What Does The Iraqi Government Actually Govern?

Former United States ambassador to Croatia, Peter W. Galbraith, writes an outstanding Op-Ed in the New York Times:

He asks the question, “What does the Iraqi government, in fact, actually govern?”

1. The South is governed by theocratic militias of well over 100,000 men. During the formal occupation of Iraq in 2003 and 2004, the American-led coalition allowed Shiite militias to mushroom and clerics to impose Islamic rule in the south, in some places with a severity reminiscent of Afghanistan’s Taliban.

2. Kurdistan has long had effective independence: The Iraqi Army is barred from the region, the Iraqi flag prohibited, and central government ministries are not present.

3. In the Sunni center of the nation and Baghdad, the government has virtually no control beyond the American-protected Green Zone. The Mahdi Army, a radical Shiite militia, controls the capital’s Shiite neighborhoods, while Qaeda offshoots and former Baathists are increasingly taking over the Sunni districts.

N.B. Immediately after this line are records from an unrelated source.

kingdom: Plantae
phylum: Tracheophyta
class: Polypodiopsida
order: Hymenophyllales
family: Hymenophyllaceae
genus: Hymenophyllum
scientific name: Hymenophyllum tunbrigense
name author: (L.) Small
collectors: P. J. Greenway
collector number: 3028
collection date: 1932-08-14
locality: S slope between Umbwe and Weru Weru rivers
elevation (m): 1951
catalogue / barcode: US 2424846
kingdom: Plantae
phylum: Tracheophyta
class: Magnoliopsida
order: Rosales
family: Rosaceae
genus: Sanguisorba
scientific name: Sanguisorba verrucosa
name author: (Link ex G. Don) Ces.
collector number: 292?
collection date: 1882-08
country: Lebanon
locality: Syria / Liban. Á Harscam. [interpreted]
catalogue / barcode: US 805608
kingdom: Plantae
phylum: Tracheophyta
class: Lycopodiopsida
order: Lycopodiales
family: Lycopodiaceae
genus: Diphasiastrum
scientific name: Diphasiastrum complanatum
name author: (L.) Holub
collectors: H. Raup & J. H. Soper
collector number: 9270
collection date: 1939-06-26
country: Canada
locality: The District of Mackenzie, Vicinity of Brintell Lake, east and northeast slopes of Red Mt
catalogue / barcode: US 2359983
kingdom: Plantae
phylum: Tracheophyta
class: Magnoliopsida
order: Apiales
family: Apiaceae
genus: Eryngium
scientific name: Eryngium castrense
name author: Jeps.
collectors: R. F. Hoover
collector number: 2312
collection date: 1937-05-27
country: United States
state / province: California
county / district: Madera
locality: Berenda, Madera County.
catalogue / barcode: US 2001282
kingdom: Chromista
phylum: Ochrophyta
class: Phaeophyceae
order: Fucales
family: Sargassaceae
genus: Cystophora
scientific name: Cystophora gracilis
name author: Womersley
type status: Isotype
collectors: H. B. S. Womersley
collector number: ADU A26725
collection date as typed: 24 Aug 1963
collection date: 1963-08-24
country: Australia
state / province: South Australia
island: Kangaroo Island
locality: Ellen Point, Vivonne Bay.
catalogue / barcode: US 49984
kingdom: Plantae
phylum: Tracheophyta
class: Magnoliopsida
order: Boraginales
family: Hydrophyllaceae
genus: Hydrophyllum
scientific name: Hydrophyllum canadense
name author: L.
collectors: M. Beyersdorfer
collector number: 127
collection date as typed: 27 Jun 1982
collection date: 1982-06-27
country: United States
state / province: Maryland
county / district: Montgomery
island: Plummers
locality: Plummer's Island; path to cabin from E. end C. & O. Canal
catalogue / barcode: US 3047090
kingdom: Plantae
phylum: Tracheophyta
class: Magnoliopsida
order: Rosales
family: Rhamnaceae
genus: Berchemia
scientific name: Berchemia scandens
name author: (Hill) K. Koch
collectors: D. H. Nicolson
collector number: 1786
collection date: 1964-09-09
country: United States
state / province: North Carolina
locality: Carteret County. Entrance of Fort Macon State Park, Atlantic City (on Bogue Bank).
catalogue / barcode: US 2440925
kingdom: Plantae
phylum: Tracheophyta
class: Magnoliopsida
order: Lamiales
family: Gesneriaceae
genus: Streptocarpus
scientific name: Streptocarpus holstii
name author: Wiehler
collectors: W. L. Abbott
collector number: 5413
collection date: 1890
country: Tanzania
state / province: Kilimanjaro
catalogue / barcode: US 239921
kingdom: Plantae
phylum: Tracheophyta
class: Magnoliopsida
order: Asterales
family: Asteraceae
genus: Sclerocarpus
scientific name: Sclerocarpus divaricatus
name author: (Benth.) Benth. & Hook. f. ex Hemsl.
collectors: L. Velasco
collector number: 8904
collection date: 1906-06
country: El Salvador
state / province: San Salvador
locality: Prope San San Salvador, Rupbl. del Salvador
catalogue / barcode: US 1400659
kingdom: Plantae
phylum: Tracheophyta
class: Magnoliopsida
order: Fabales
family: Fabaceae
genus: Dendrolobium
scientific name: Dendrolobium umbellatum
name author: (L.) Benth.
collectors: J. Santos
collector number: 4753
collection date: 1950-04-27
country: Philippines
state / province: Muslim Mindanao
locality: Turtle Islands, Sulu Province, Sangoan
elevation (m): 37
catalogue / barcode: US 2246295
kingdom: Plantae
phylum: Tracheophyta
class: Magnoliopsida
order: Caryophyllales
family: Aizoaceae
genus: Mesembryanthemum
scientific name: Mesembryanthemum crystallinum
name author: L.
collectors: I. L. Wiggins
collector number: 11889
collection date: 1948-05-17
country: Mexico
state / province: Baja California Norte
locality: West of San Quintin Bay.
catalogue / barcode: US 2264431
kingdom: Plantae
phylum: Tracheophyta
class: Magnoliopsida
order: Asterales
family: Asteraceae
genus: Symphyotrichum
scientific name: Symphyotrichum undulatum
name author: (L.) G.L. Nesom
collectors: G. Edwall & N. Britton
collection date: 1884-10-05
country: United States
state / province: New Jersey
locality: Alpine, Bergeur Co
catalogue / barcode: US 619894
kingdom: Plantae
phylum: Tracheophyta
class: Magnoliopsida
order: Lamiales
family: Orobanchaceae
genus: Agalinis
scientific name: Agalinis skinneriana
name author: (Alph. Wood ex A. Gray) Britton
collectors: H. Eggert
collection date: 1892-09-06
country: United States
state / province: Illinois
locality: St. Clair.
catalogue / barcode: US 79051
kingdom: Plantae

For the United States to contain the civil war, we would have to deploy more troops and accept a casualty rate many times the current level as our forces changed their mission from a support role to intensive police duties. The American people would not support such an expanded mission, and the Bush administration has no desire to undertake it.

His recommendation:

Seeing as we cannot maintain the peace in Iraq, we have but one overriding interest there today — to keep Al Qaeda from creating a base from which it can plot attacks on the United States. Thus we need to have troops nearby prepared to re-engage in case the Sunni Arabs prove unable to provide for their own security against the foreign jihadists.

This would be best accomplished by placing a small “over the horizon” force in Kurdistan. Iraqi Kurdistan is among the most pro-American societies in the world and its government would welcome our military presence, not the least because it would help protect Kurds from Arab Iraqis who resent their close cooperation with the United States during the 2003 war. American soldiers on the ground might also ease the escalating tension between the Iraqi Kurds and Turkey, which is threatening to send its troops across the border in search of Turkish Kurd terrorists using Iraq as a haven.

From Kurdistan, the American military could readily move back into any Sunni Arab area where Al Qaeda or its allies established a presence. The Kurdish peshmerga, Iraq’s only reliable indigenous military force, would gladly assist their American allies with intelligence and in combat. And by shifting troops to what is still nominally Iraqi territory, the Bush administration would be able to claim it had not “cut and run” and would also avoid the political complications — in United States and in Iraq — that would arise if it were to withdraw totally and then have to send American troops back into Iraq.